Rachael Hilyard, 38, of Wichita, referred repeatedly to "things" that she said would give her suggestions or orders when she took the stand Wednesday, The Wichita Eagle reported. She is charged with first-degree murder in the April 2017 killing of 63-year-old Micki Davis.

The jury was to hear closing arguments and start deliberating Thursday.

Prosecutors said the attack happened when Davis went to Hilyard's home with her 9-year-old grandson to collect her son's belongings at Hilyard's insistence. The grandchild ran away before his grandmother was beheaded and called for help.

Hilyard, who was treated at a state psychiatric hospital before she was declared competent to stand trial, said she was discussing a painting with Davis when "I just freaked out, and we were wrestling into the garage, and we got into a fight."

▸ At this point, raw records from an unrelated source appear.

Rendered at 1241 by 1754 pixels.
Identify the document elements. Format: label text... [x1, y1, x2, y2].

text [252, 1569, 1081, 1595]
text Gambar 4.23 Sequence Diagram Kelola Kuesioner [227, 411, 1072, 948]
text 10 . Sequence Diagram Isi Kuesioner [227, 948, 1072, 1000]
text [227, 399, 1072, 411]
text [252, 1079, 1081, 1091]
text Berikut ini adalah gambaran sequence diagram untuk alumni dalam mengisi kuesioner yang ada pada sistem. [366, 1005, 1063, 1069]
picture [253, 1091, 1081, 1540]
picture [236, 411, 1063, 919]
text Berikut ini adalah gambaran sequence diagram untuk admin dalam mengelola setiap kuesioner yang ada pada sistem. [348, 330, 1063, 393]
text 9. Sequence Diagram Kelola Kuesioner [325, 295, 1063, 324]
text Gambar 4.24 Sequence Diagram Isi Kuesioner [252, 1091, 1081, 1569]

Asked whether Davis was breathing after she was fell to the ground, Hilyard said: "I thought there was people watching me from my own eyes. I thought there was an app on somebody's phone so they could watch me out of my own eyes."

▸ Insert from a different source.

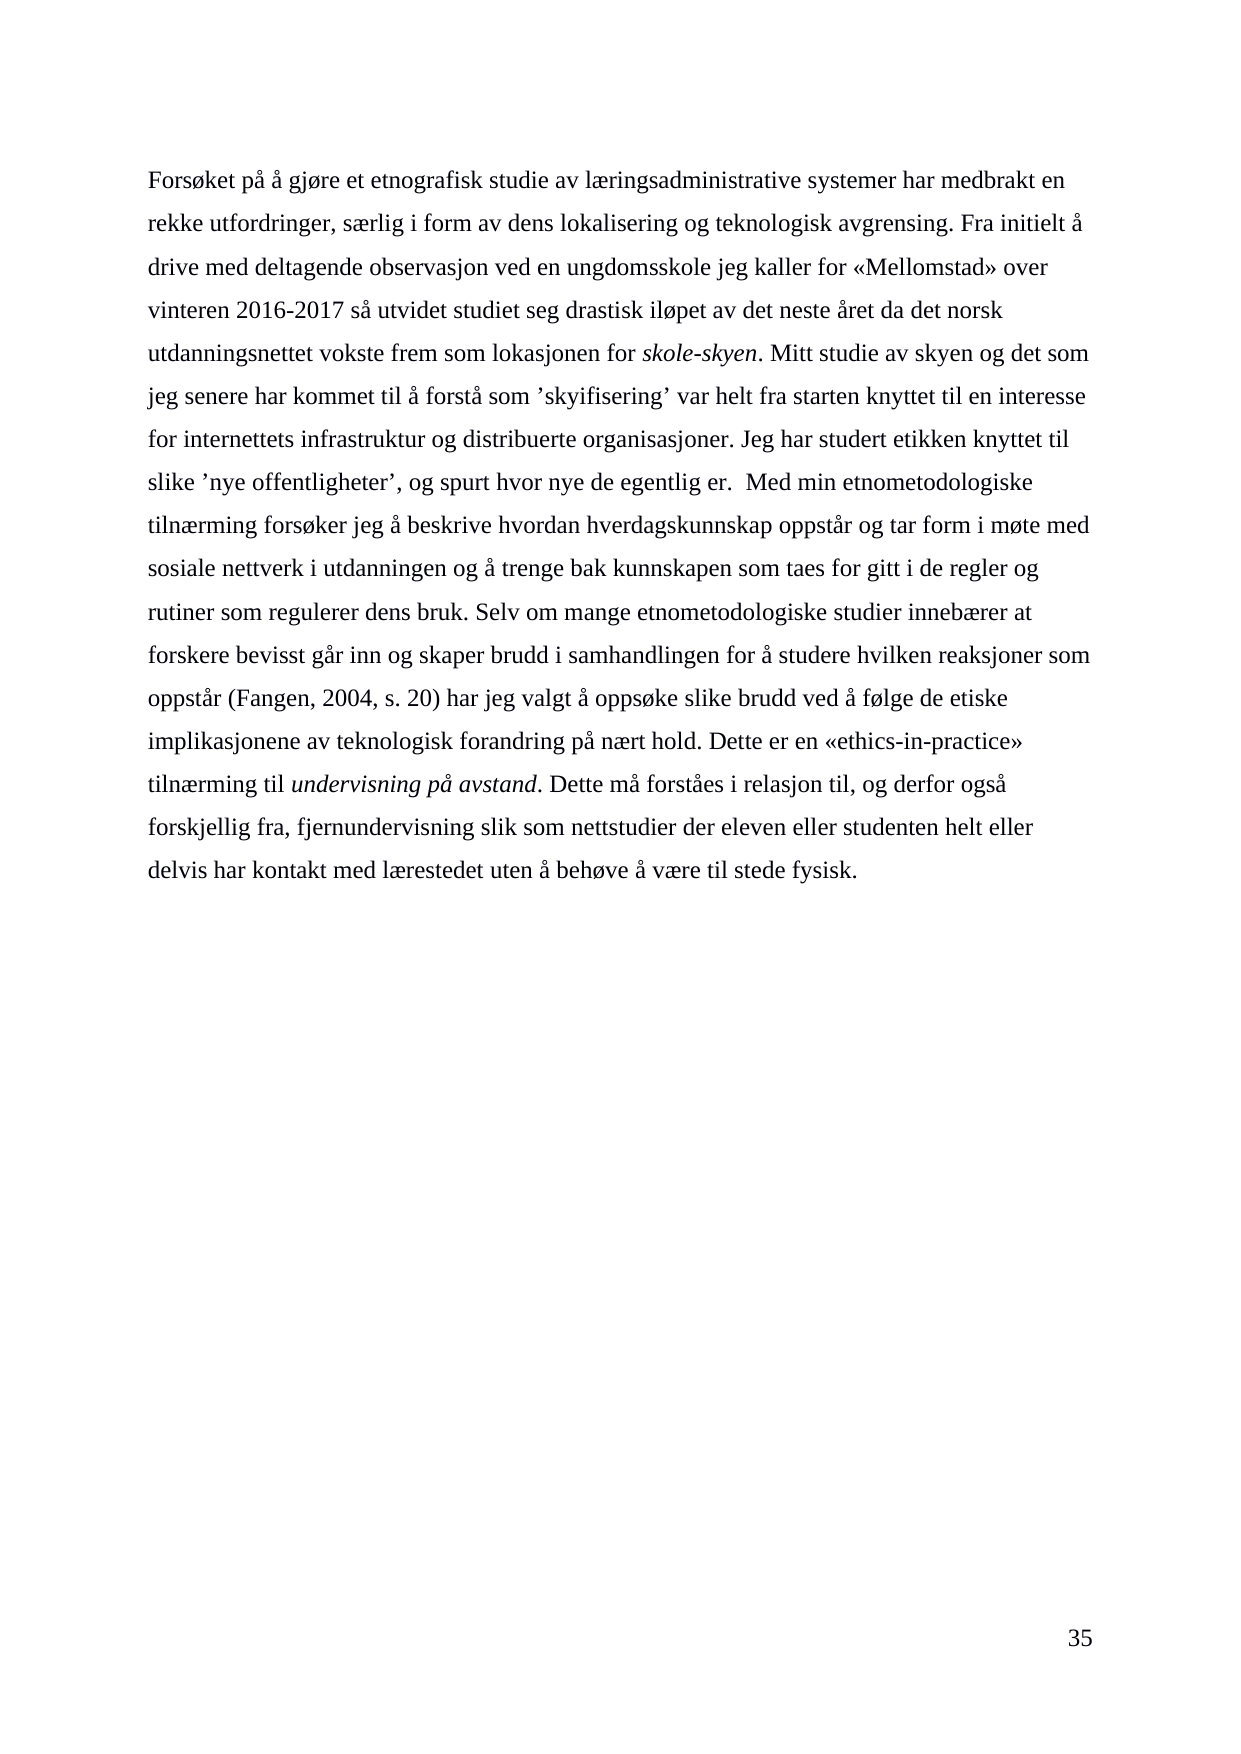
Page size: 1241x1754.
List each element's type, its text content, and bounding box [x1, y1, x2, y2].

text Forsøket på å gjøre et etnografisk studie av læringsadministrative systemer har medbrakt en rekke utfordringer, særlig i form av dens lokalisering og teknologisk avgrensing. Fra initielt å drive med deltagende observasjon ved en ungdomsskole jeg kaller for «Mellomstad» over vinteren 2016-2017 så utvidet studiet seg drastisk iløpet av det neste året da det norsk utdanningsnettet vokste frem som lokasjonen for skole-skyen. Mitt studie av skyen og det som jeg senere har kommet til å forstå som ’skyifisering’ var helt fra starten knyttet til en interesse for internettets infrastruktur og distribuerte organisasjoner. Jeg har studert etikken knyttet til slike ’nye offentligheter’, og spurt hvor nye de egentlig er. Med min etnometodologiske tilnærming forsøker jeg å beskrive hvordan hverdagskunnskap oppstår og tar form i møte med sosiale nettverk i utdanningen og å trenge bak kunnskapen som taes for gitt i de regler og rutiner som regulerer dens bruk. Selv om mange etnometodologiske studier innebærer at forskere bevisst går inn og skaper brudd i samhandlingen for å studere hvilken reaksjoner som oppstår (Fangen, 2004, s. 20) har jeg valgt å oppsøke slike brudd ved å følge de etiske implikasjonene av teknologisk forandring på nært hold. Dette er en «ethics-in-practice» tilnærming til undervisning på avstand. Dette må forståes i relasjon til, og derfor også forskjellig fra, fjernundervisning slik som nettstudier der eleven eller studenten helt eller delvis har kontakt med lærestedet uten å behøve å være til stede fysisk. [148, 165, 1092, 884]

She said she didn't punch Davis, though autopsy photos show Davis had bruises on her head and cracked ribs.

When Davis' grandson ran away, Hilyard said she followed him outside to Davis' truck because she was "confused because he was so scared" but then returned to Davis, grabbing a steak knife from the kitchen along the way, because "I just heard something say `House."'

"These things in my head were, like, telling me that I didn't have much time. `You don't have much time. Hurry up,"' she testified.

Hilyard said she thought Davis was dead because she wasn't moving. But the county coroner and chief medical examiner found blood in Davis' airways during an autopsy, a sign she was still alive when her throat was cut.

"And the things told me I had to hurry to let her soul out of there so she could go be free," Hilyard testified.

She said when the steak knife's blade broke off, she got another "to make sure that her (Davis') soul got free. Police found Hilyard crouching in her bathroom, covered in blood and Davis' head in the kitchen sink.

Defence attorney Quentin Pittman didn't dispute that his client killed Davis and said he anticipated the jury would find her guilty of the "appropriate charge." He didn't say what that that charge might be during his opening statement.